• EXERCISE DIRECTIONS:
Working from the entries that follow, retype each one without any alteration.

• LISTED ENTRIES:

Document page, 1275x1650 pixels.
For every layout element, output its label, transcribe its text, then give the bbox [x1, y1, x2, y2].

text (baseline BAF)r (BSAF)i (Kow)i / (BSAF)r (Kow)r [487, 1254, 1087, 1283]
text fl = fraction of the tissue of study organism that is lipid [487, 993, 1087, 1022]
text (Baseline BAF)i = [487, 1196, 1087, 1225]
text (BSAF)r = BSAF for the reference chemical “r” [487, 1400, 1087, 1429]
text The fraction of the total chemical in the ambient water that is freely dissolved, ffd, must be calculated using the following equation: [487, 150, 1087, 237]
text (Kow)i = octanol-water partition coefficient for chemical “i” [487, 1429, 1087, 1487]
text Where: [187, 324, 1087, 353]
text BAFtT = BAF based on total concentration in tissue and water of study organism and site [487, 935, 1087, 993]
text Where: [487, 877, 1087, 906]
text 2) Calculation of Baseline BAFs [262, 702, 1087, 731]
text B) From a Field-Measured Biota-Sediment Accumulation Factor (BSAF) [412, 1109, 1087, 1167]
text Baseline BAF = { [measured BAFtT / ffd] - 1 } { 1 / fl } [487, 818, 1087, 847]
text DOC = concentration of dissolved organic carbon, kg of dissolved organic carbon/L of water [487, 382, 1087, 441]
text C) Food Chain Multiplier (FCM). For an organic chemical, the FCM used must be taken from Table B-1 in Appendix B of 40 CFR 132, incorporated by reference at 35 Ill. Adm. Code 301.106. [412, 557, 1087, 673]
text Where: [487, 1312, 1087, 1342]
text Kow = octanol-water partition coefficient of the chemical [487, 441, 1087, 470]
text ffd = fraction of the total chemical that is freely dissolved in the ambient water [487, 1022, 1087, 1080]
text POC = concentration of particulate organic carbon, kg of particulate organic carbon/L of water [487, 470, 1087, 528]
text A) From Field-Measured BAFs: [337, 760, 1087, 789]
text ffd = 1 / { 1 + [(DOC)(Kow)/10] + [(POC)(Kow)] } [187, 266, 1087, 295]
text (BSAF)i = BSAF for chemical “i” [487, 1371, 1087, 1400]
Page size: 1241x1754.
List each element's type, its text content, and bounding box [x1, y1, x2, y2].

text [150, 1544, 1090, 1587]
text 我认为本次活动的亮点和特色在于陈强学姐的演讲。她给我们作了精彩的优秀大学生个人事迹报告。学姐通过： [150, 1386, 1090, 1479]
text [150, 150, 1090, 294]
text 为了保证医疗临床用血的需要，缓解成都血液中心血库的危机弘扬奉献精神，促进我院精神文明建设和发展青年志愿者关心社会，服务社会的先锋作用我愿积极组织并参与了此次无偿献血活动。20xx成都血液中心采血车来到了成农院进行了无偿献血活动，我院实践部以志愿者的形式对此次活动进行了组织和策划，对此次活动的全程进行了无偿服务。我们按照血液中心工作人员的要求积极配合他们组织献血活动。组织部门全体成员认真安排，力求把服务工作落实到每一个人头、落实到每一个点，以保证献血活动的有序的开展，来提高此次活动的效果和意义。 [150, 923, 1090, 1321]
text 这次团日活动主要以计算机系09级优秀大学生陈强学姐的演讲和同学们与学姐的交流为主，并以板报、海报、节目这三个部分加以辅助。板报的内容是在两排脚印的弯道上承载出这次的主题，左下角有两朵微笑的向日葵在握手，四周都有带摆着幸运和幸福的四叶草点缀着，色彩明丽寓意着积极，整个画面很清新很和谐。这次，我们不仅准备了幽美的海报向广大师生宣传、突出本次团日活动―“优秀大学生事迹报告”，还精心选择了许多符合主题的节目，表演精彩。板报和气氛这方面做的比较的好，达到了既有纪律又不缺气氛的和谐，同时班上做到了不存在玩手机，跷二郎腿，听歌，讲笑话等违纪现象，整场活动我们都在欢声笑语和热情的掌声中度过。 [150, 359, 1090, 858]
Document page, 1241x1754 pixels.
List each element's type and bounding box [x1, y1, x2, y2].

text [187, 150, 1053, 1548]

• ANSWER:
Document page, 1275x1650 pixels.
For every layout element, output its label, transcribe its text, then give the bbox [x1, y1, x2, y2].

text (baseline BAF)r (BSAF)i (Kow)i / (BSAF)r (Kow)r [487, 1254, 1087, 1283]
text fl = fraction of the tissue of study organism that is lipid [487, 993, 1087, 1022]
text (Baseline BAF)i = [487, 1196, 1087, 1225]
text (BSAF)r = BSAF for the reference chemical “r” [487, 1400, 1087, 1429]
text The fraction of the total chemical in the ambient water that is freely dissolved, ffd, must be calculated using the following equation: [487, 150, 1087, 237]
text (Kow)i = octanol-water partition coefficient for chemical “i” [487, 1429, 1087, 1487]
text Where: [187, 324, 1087, 353]
text BAFtT = BAF based on total concentration in tissue and water of study organism and site [487, 935, 1087, 993]
text Where: [487, 877, 1087, 906]
text 2) Calculation of Baseline BAFs [262, 702, 1087, 731]
text B) From a Field-Measured Biota-Sediment Accumulation Factor (BSAF) [412, 1109, 1087, 1167]
text Baseline BAF = { [measured BAFtT / ffd] - 1 } { 1 / fl } [487, 818, 1087, 847]
text DOC = concentration of dissolved organic carbon, kg of dissolved organic carbon/L of water [487, 382, 1087, 441]
text C) Food Chain Multiplier (FCM). For an organic chemical, the FCM used must be taken from Table B-1 in Appendix B of 40 CFR 132, incorporated by reference at 35 Ill. Adm. Code 301.106. [412, 557, 1087, 673]
text Where: [487, 1312, 1087, 1342]
text Kow = octanol-water partition coefficient of the chemical [487, 441, 1087, 470]
text ffd = fraction of the total chemical that is freely dissolved in the ambient water [487, 1022, 1087, 1080]
text POC = concentration of particulate organic carbon, kg of particulate organic carbon/L of water [487, 470, 1087, 528]
text A) From Field-Measured BAFs: [337, 760, 1087, 789]
text ffd = 1 / { 1 + [(DOC)(Kow)/10] + [(POC)(Kow)] } [187, 266, 1087, 295]
text (BSAF)i = BSAF for chemical “i” [487, 1371, 1087, 1400]
Page size: 1241x1754.
List each element's type, its text content, and bounding box [x1, y1, x2, y2].

text [150, 1544, 1090, 1587]
text 我认为本次活动的亮点和特色在于陈强学姐的演讲。她给我们作了精彩的优秀大学生个人事迹报告。学姐通过： [150, 1386, 1090, 1479]
text [150, 150, 1090, 294]
text 为了保证医疗临床用血的需要，缓解成都血液中心血库的危机弘扬奉献精神，促进我院精神文明建设和发展青年志愿者关心社会，服务社会的先锋作用我愿积极组织并参与了此次无偿献血活动。20xx成都血液中心采血车来到了成农院进行了无偿献血活动，我院实践部以志愿者的形式对此次活动进行了组织和策划，对此次活动的全程进行了无偿服务。我们按照血液中心工作人员的要求积极配合他们组织献血活动。组织部门全体成员认真安排，力求把服务工作落实到每一个人头、落实到每一个点，以保证献血活动的有序的开展，来提高此次活动的效果和意义。 [150, 923, 1090, 1321]
text 这次团日活动主要以计算机系09级优秀大学生陈强学姐的演讲和同学们与学姐的交流为主，并以板报、海报、节目这三个部分加以辅助。板报的内容是在两排脚印的弯道上承载出这次的主题，左下角有两朵微笑的向日葵在握手，四周都有带摆着幸运和幸福的四叶草点缀着，色彩明丽寓意着积极，整个画面很清新很和谐。这次，我们不仅准备了幽美的海报向广大师生宣传、突出本次团日活动―“优秀大学生事迹报告”，还精心选择了许多符合主题的节目，表演精彩。板报和气氛这方面做的比较的好，达到了既有纪律又不缺气氛的和谐，同时班上做到了不存在玩手机，跷二郎腿，听歌，讲笑话等违纪现象，整场活动我们都在欢声笑语和热情的掌声中度过。 [150, 359, 1090, 858]
Document page, 1241x1754 pixels.
List each element's type and bounding box [x1, y1, x2, y2].

text [187, 150, 1053, 1548]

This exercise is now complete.